--- Record extracts Enclosed Below ---

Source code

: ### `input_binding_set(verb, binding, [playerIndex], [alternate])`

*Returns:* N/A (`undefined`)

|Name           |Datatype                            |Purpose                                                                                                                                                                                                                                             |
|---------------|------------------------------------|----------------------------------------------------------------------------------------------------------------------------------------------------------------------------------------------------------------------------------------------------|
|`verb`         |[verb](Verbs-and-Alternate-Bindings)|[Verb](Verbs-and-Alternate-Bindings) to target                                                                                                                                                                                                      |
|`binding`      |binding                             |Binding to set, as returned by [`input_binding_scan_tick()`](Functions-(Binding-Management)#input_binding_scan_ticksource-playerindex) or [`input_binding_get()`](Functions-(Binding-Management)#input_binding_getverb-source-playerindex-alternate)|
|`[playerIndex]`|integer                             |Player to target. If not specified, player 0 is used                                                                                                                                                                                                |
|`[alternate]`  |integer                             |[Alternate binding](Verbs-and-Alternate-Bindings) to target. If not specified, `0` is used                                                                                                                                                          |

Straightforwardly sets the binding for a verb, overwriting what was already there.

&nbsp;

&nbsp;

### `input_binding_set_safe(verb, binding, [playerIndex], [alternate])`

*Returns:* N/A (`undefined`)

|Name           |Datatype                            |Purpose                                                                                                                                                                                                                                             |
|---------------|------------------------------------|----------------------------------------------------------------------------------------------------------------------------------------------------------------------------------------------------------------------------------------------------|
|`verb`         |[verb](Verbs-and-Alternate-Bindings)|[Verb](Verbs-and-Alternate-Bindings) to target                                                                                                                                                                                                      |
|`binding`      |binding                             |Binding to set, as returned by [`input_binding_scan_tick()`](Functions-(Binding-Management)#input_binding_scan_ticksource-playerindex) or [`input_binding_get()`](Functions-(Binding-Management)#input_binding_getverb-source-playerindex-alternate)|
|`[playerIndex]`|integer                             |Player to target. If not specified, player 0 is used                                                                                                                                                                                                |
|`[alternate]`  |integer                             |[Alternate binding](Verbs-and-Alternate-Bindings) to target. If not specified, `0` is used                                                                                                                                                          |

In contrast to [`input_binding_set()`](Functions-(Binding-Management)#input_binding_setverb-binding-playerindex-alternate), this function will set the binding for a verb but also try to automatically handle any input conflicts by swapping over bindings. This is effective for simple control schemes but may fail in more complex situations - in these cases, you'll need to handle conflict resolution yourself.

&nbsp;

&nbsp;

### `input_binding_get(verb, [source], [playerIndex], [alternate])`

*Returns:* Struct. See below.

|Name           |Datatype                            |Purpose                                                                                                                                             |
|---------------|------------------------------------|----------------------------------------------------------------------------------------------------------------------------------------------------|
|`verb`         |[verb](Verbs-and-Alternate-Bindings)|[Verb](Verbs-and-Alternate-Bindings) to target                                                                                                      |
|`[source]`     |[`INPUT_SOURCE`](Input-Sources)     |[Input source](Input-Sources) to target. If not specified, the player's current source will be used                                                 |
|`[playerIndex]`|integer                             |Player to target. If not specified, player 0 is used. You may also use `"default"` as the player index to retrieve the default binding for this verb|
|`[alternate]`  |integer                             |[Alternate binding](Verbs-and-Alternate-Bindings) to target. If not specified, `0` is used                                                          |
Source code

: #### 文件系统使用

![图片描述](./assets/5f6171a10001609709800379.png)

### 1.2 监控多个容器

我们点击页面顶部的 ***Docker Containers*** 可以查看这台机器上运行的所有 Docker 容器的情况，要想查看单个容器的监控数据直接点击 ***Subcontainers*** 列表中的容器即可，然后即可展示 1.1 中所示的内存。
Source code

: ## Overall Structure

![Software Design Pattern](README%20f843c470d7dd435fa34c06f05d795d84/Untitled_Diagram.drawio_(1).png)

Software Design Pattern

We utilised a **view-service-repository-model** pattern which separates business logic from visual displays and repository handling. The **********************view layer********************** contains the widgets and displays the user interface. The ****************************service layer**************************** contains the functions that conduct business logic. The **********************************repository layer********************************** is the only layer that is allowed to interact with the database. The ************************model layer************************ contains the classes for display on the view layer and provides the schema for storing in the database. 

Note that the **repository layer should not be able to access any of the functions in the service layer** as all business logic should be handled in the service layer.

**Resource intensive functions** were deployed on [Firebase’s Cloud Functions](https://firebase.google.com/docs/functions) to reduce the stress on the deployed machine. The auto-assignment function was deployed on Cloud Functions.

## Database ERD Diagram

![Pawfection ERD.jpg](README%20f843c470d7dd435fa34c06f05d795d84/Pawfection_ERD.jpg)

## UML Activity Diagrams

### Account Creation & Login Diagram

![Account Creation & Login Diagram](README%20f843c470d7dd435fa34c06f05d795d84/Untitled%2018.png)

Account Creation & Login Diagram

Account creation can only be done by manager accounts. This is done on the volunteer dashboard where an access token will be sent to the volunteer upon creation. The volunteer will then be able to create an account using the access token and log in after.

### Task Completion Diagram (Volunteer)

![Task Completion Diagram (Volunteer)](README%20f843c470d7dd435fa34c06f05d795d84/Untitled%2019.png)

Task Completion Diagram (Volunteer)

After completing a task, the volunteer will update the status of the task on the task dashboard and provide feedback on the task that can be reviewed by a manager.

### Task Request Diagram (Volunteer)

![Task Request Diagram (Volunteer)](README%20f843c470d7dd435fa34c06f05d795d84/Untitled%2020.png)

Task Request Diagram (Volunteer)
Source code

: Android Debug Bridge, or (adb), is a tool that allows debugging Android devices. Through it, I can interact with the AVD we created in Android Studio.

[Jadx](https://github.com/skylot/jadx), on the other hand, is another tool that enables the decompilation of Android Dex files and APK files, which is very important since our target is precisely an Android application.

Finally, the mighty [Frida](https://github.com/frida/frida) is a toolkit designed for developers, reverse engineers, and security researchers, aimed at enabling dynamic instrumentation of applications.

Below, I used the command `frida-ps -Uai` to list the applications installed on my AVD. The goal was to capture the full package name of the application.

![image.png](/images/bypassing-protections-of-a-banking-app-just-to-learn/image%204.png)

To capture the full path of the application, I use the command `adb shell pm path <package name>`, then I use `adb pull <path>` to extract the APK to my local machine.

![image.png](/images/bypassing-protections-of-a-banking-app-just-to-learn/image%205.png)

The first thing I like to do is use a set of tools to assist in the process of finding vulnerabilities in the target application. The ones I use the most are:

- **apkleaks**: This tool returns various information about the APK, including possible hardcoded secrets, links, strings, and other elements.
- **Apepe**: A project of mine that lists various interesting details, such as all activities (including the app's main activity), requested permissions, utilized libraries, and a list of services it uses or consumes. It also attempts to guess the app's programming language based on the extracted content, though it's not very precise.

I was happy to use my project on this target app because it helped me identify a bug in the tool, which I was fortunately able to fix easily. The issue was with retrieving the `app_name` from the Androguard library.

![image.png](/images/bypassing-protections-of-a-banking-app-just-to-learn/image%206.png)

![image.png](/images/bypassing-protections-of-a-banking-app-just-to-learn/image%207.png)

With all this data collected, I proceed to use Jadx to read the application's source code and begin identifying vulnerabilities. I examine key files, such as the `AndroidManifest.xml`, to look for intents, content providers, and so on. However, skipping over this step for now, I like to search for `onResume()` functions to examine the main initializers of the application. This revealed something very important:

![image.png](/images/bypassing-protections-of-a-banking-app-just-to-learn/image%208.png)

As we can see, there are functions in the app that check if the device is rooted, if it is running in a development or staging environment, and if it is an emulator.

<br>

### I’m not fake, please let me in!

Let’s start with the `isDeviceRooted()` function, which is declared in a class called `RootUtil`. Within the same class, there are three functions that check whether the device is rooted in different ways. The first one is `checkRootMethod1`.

--- End of Enclosed Record extracts ---

■ **What to do**
Copy each line of the data above without altering a single character.

■ **Exercise response**
Source code

: ### `input_binding_set(verb, binding, [playerIndex], [alternate])`

*Returns:* N/A (`undefined`)

|Name           |Datatype                            |Purpose                                                                                                                                                                                                                                             |
|---------------|------------------------------------|----------------------------------------------------------------------------------------------------------------------------------------------------------------------------------------------------------------------------------------------------|
|`verb`         |[verb](Verbs-and-Alternate-Bindings)|[Verb](Verbs-and-Alternate-Bindings) to target                                                                                                                                                                                                      |
|`binding`      |binding                             |Binding to set, as returned by [`input_binding_scan_tick()`](Functions-(Binding-Management)#input_binding_scan_ticksource-playerindex) or [`input_binding_get()`](Functions-(Binding-Management)#input_binding_getverb-source-playerindex-alternate)|
|`[playerIndex]`|integer                             |Player to target. If not specified, player 0 is used                                                                                                                                                                                                |
|`[alternate]`  |integer                             |[Alternate binding](Verbs-and-Alternate-Bindings) to target. If not specified, `0` is used                                                                                                                                                          |

Straightforwardly sets the binding for a verb, overwriting what was already there.

&nbsp;

&nbsp;

### `input_binding_set_safe(verb, binding, [playerIndex], [alternate])`

*Returns:* N/A (`undefined`)

|Name           |Datatype                            |Purpose                                                                                                                                                                                                                                             |
|---------------|------------------------------------|----------------------------------------------------------------------------------------------------------------------------------------------------------------------------------------------------------------------------------------------------|
|`verb`         |[verb](Verbs-and-Alternate-Bindings)|[Verb](Verbs-and-Alternate-Bindings) to target                                                                                                                                                                                                      |
|`binding`      |binding                             |Binding to set, as returned by [`input_binding_scan_tick()`](Functions-(Binding-Management)#input_binding_scan_ticksource-playerindex) or [`input_binding_get()`](Functions-(Binding-Management)#input_binding_getverb-source-playerindex-alternate)|
|`[playerIndex]`|integer                             |Player to target. If not specified, player 0 is used                                                                                                                                                                                                |
|`[alternate]`  |integer                             |[Alternate binding](Verbs-and-Alternate-Bindings) to target. If not specified, `0` is used                                                                                                                                                          |

In contrast to [`input_binding_set()`](Functions-(Binding-Management)#input_binding_setverb-binding-playerindex-alternate), this function will set the binding for a verb but also try to automatically handle any input conflicts by swapping over bindings. This is effective for simple control schemes but may fail in more complex situations - in these cases, you'll need to handle conflict resolution yourself.

&nbsp;

&nbsp;

### `input_binding_get(verb, [source], [playerIndex], [alternate])`

*Returns:* Struct. See below.

|Name           |Datatype                            |Purpose                                                                                                                                             |
|---------------|------------------------------------|----------------------------------------------------------------------------------------------------------------------------------------------------|
|`verb`         |[verb](Verbs-and-Alternate-Bindings)|[Verb](Verbs-and-Alternate-Bindings) to target                                                                                                      |
|`[source]`     |[`INPUT_SOURCE`](Input-Sources)     |[Input source](Input-Sources) to target. If not specified, the player's current source will be used                                                 |
|`[playerIndex]`|integer                             |Player to target. If not specified, player 0 is used. You may also use `"default"` as the player index to retrieve the default binding for this verb|
|`[alternate]`  |integer                             |[Alternate binding](Verbs-and-Alternate-Bindings) to target. If not specified, `0` is used                                                          |
Source code

: #### 文件系统使用

![图片描述](./assets/5f6171a10001609709800379.png)

### 1.2 监控多个容器

我们点击页面顶部的 ***Docker Containers*** 可以查看这台机器上运行的所有 Docker 容器的情况，要想查看单个容器的监控数据直接点击 ***Subcontainers*** 列表中的容器即可，然后即可展示 1.1 中所示的内存。
Source code

: ## Overall Structure

![Software Design Pattern](README%20f843c470d7dd435fa34c06f05d795d84/Untitled_Diagram.drawio_(1).png)

Software Design Pattern

We utilised a **view-service-repository-model** pattern which separates business logic from visual displays and repository handling. The **********************view layer********************** contains the widgets and displays the user interface. The ****************************service layer**************************** contains the functions that conduct business logic. The **********************************repository layer********************************** is the only layer that is allowed to interact with the database. The ************************model layer************************ contains the classes for display on the view layer and provides the schema for storing in the database. 

Note that the **repository layer should not be able to access any of the functions in the service layer** as all business logic should be handled in the service layer.

**Resource intensive functions** were deployed on [Firebase’s Cloud Functions](https://firebase.google.com/docs/functions) to reduce the stress on the deployed machine. The auto-assignment function was deployed on Cloud Functions.

## Database ERD Diagram

![Pawfection ERD.jpg](README%20f843c470d7dd435fa34c06f05d795d84/Pawfection_ERD.jpg)

## UML Activity Diagrams

### Account Creation & Login Diagram

![Account Creation & Login Diagram](README%20f843c470d7dd435fa34c06f05d795d84/Untitled%2018.png)

Account Creation & Login Diagram

Account creation can only be done by manager accounts. This is done on the volunteer dashboard where an access token will be sent to the volunteer upon creation. The volunteer will then be able to create an account using the access token and log in after.

### Task Completion Diagram (Volunteer)

![Task Completion Diagram (Volunteer)](README%20f843c470d7dd435fa34c06f05d795d84/Untitled%2019.png)

Task Completion Diagram (Volunteer)

After completing a task, the volunteer will update the status of the task on the task dashboard and provide feedback on the task that can be reviewed by a manager.

### Task Request Diagram (Volunteer)

![Task Request Diagram (Volunteer)](README%20f843c470d7dd435fa34c06f05d795d84/Untitled%2020.png)

Task Request Diagram (Volunteer)
Source code

: Android Debug Bridge, or (adb), is a tool that allows debugging Android devices. Through it, I can interact with the AVD we created in Android Studio.

[Jadx](https://github.com/skylot/jadx), on the other hand, is another tool that enables the decompilation of Android Dex files and APK files, which is very important since our target is precisely an Android application.

Finally, the mighty [Frida](https://github.com/frida/frida) is a toolkit designed for developers, reverse engineers, and security researchers, aimed at enabling dynamic instrumentation of applications.

Below, I used the command `frida-ps -Uai` to list the applications installed on my AVD. The goal was to capture the full package name of the application.

![image.png](/images/bypassing-protections-of-a-banking-app-just-to-learn/image%204.png)

To capture the full path of the application, I use the command `adb shell pm path <package name>`, then I use `adb pull <path>` to extract the APK to my local machine.

![image.png](/images/bypassing-protections-of-a-banking-app-just-to-learn/image%205.png)

The first thing I like to do is use a set of tools to assist in the process of finding vulnerabilities in the target application. The ones I use the most are:

- **apkleaks**: This tool returns various information about the APK, including possible hardcoded secrets, links, strings, and other elements.
- **Apepe**: A project of mine that lists various interesting details, such as all activities (including the app's main activity), requested permissions, utilized libraries, and a list of services it uses or consumes. It also attempts to guess the app's programming language based on the extracted content, though it's not very precise.

I was happy to use my project on this target app because it helped me identify a bug in the tool, which I was fortunately able to fix easily. The issue was with retrieving the `app_name` from the Androguard library.

![image.png](/images/bypassing-protections-of-a-banking-app-just-to-learn/image%206.png)

![image.png](/images/bypassing-protections-of-a-banking-app-just-to-learn/image%207.png)

With all this data collected, I proceed to use Jadx to read the application's source code and begin identifying vulnerabilities. I examine key files, such as the `AndroidManifest.xml`, to look for intents, content providers, and so on. However, skipping over this step for now, I like to search for `onResume()` functions to examine the main initializers of the application. This revealed something very important:

![image.png](/images/bypassing-protections-of-a-banking-app-just-to-learn/image%208.png)

As we can see, there are functions in the app that check if the device is rooted, if it is running in a development or staging environment, and if it is an emulator.

<br>

### I’m not fake, please let me in!

Let’s start with the `isDeviceRooted()` function, which is declared in a class called `RootUtil`. Within the same class, there are three functions that check whether the device is rooted in different ways. The first one is `checkRootMethod1`.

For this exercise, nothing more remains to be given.